Una guía práctica para mezclar oro rosa, amarillo y blanco sin perder coherencia. Tres reglas, tres errores y nuestras combinaciones favoritas.
La maison Chaumet ha vestido a emperatrices, reinas y mujeres icónicas desde 1780, pero su lenguaje sigue siendo profundamente actual. Combinar varias piezas de la casa, eso sí, exige una mínima disciplina visual para que el conjunto no parezca un escaparate.
Regla uno: una sola colección protagonista. Si llevas la pulsera Bee my Love, ese debe ser el motivo dominante. El resto debería acompañar sin competir: un solitario neutro, unos pendientes mínimos.

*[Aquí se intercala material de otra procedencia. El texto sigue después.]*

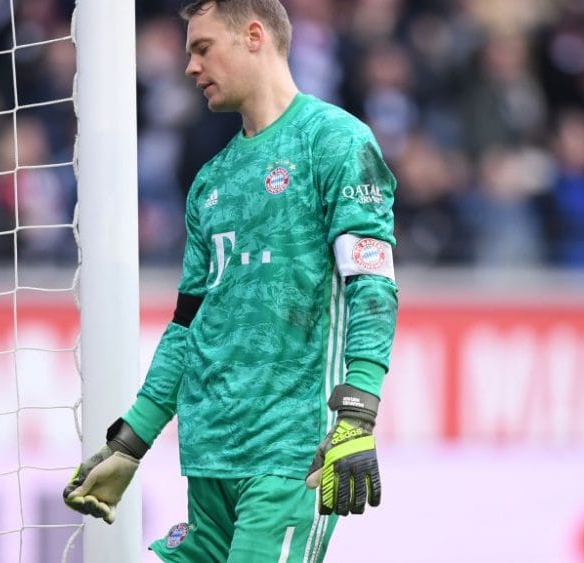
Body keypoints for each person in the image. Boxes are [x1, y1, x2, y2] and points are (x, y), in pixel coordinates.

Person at [64, 1, 399, 560]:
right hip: (208, 466)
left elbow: (372, 285)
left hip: (289, 458)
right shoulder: (209, 182)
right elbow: (188, 326)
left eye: (202, 48)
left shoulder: (335, 142)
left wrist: (358, 412)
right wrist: (132, 440)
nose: (191, 68)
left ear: (253, 36)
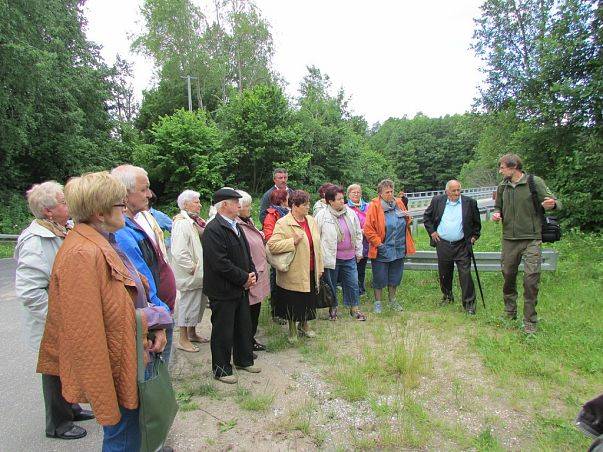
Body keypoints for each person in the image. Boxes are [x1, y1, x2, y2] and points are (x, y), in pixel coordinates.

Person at [36, 172, 172, 451]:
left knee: (132, 432)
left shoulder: (103, 242)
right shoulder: (82, 254)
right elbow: (86, 331)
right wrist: (149, 324)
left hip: (133, 353)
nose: (125, 210)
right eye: (120, 205)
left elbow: (131, 294)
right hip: (118, 364)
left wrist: (155, 324)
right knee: (122, 437)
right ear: (99, 212)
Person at [15, 181, 94, 440]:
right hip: (52, 323)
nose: (68, 205)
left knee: (67, 366)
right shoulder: (36, 240)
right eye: (63, 201)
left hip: (66, 318)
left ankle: (70, 407)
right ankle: (57, 424)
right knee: (54, 370)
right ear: (49, 211)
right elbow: (29, 291)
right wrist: (58, 319)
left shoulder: (61, 230)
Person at [111, 165, 176, 365]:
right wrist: (158, 315)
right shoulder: (121, 230)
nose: (149, 194)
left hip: (157, 313)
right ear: (125, 194)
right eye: (144, 189)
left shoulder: (134, 222)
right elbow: (140, 282)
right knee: (152, 380)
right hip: (152, 318)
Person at [492, 153, 561, 334]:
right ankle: (509, 312)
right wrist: (497, 214)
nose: (500, 171)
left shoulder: (533, 182)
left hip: (532, 238)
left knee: (531, 279)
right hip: (509, 239)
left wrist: (552, 204)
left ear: (514, 167)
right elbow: (498, 206)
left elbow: (557, 203)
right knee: (508, 275)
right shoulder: (502, 187)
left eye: (502, 167)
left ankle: (530, 321)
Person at [202, 188, 260, 384]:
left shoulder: (236, 225)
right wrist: (244, 277)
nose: (239, 205)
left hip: (240, 287)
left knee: (243, 325)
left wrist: (251, 273)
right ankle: (221, 369)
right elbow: (220, 263)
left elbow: (246, 253)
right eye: (236, 202)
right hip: (223, 290)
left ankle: (244, 360)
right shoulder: (213, 229)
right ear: (224, 204)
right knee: (223, 331)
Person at [268, 190, 324, 344]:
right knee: (294, 301)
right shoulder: (283, 223)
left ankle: (304, 326)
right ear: (294, 206)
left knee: (309, 299)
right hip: (293, 270)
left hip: (311, 268)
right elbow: (272, 246)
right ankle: (292, 329)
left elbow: (318, 245)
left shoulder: (311, 221)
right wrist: (291, 241)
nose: (308, 207)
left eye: (308, 204)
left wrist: (320, 267)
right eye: (305, 204)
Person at [423, 180, 482, 314]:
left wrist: (474, 236)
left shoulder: (470, 203)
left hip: (462, 244)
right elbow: (427, 217)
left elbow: (477, 224)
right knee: (444, 273)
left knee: (465, 274)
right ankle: (447, 296)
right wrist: (432, 232)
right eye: (453, 191)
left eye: (458, 190)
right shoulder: (438, 201)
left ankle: (469, 304)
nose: (456, 193)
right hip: (443, 243)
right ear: (447, 191)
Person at [364, 179, 416, 313]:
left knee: (395, 276)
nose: (390, 194)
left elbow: (406, 218)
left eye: (392, 191)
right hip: (382, 248)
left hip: (399, 247)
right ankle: (378, 303)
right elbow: (368, 229)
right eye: (387, 192)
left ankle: (393, 300)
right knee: (379, 277)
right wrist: (379, 244)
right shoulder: (374, 206)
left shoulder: (398, 203)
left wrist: (409, 220)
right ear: (380, 193)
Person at [315, 185, 365, 321]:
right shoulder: (321, 216)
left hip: (349, 256)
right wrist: (319, 258)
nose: (342, 201)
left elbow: (358, 232)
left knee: (353, 283)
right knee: (331, 285)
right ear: (330, 201)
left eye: (343, 198)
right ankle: (333, 308)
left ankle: (354, 309)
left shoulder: (350, 213)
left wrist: (359, 251)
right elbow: (316, 238)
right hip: (332, 257)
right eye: (339, 199)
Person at [171, 190, 208, 353]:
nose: (199, 205)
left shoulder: (196, 221)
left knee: (198, 304)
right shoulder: (182, 223)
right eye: (196, 202)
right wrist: (193, 268)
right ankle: (182, 339)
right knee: (187, 304)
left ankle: (192, 333)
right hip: (190, 273)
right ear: (185, 204)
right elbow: (179, 251)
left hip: (199, 272)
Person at [236, 190, 270, 352]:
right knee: (247, 311)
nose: (251, 208)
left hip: (259, 271)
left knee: (255, 308)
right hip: (248, 274)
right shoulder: (236, 224)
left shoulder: (247, 220)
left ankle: (250, 339)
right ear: (238, 207)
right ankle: (245, 343)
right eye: (247, 206)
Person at [262, 188, 289, 325]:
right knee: (276, 284)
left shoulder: (288, 213)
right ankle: (276, 312)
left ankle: (287, 310)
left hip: (289, 254)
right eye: (287, 198)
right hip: (278, 256)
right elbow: (269, 236)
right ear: (283, 200)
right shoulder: (271, 215)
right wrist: (287, 241)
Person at [347, 183, 370, 296]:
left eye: (358, 192)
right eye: (353, 192)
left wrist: (368, 230)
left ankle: (361, 289)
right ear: (349, 194)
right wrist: (359, 231)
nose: (356, 194)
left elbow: (372, 221)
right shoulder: (345, 208)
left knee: (361, 268)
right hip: (351, 243)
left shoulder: (367, 206)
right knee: (352, 268)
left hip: (365, 242)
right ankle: (352, 289)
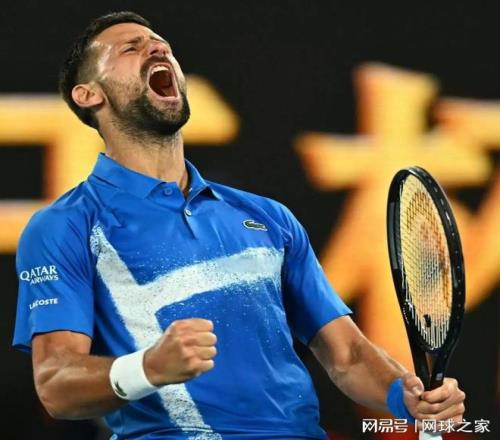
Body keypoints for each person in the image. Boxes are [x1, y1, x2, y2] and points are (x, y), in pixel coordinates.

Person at [12, 11, 465, 440]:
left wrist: (404, 395)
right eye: (131, 48)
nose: (158, 50)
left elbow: (347, 355)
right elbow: (56, 385)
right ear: (89, 95)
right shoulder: (66, 226)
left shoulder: (270, 218)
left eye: (161, 45)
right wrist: (147, 368)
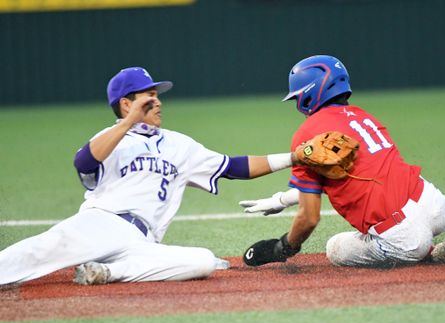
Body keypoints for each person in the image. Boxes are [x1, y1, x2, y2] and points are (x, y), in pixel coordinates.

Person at [0, 67, 298, 285]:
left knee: (202, 261)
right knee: (38, 250)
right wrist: (128, 123)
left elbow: (234, 167)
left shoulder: (179, 144)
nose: (158, 102)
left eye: (157, 96)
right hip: (101, 223)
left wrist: (294, 157)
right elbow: (84, 162)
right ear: (126, 104)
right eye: (149, 96)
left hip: (141, 242)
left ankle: (105, 272)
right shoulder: (111, 138)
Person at [240, 55, 445, 267]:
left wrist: (283, 248)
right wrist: (282, 198)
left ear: (309, 93)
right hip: (428, 200)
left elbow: (310, 217)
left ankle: (431, 253)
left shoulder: (308, 132)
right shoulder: (362, 116)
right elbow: (345, 174)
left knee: (336, 249)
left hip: (401, 237)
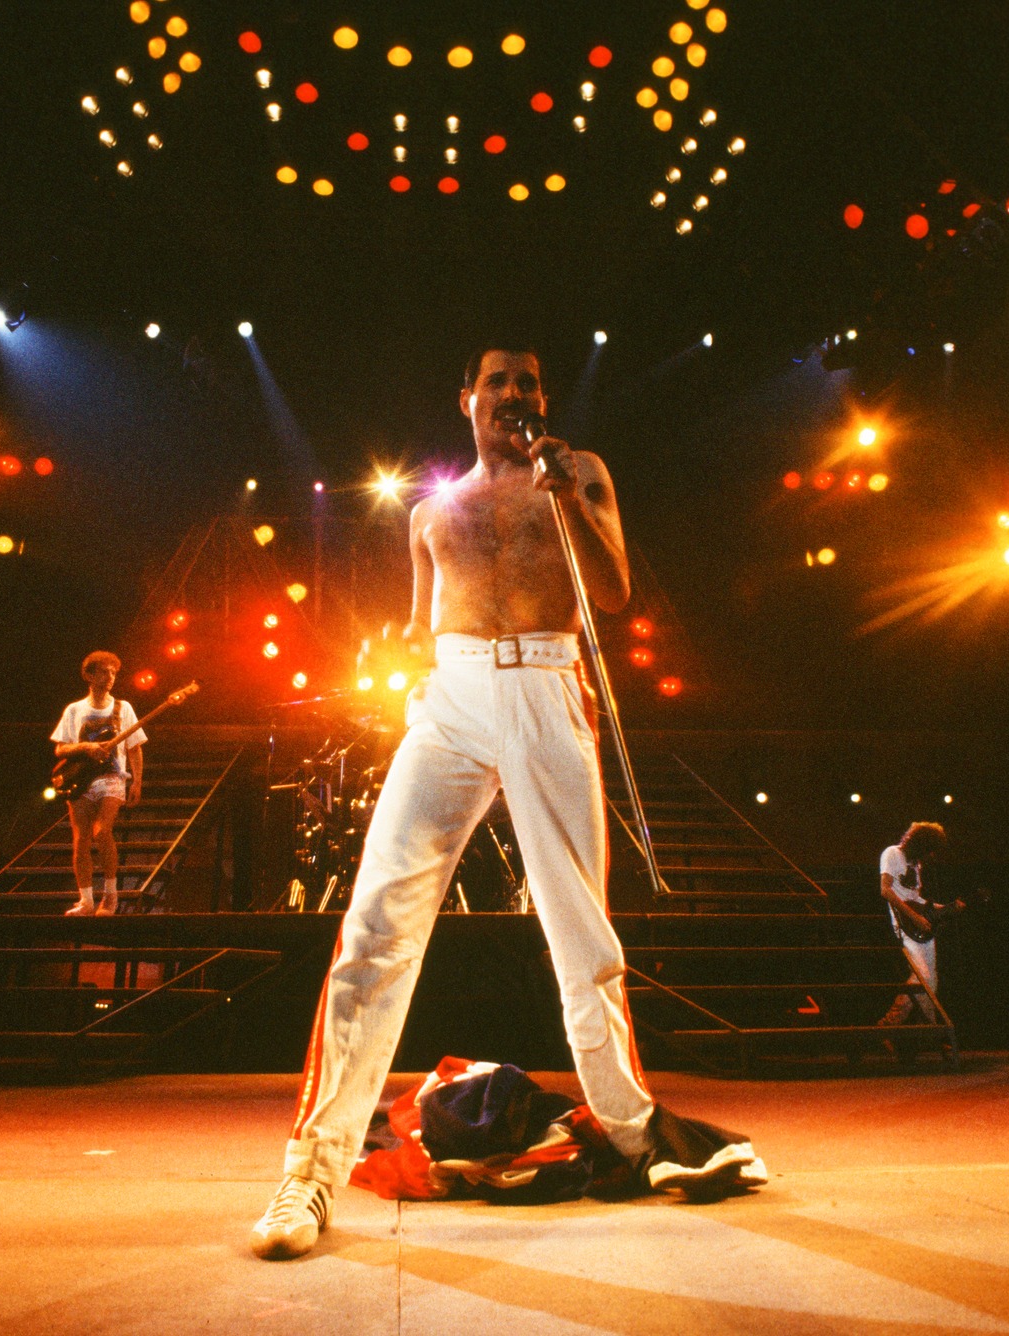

Regla dos: mezcla oros con un dorado puente. El oro rosa y el oro amarillo conviven bien si introduces una pieza pequeña en oro blanco o platino que actúe de pausa cromática.
Regla tres: respeta los volúmenes. Un collar Joséphine grande pide pendientes pequeños. Una tiara, pendientes alargados pero finos.
Tres combinaciones que funcionan siempre: solitario blanco + pulsera Liens rosa + reloj de vestir; collar Joséphine + sortija fina del mismo oro; pendientes Bee my Love + anillo cocktail con piedra de color.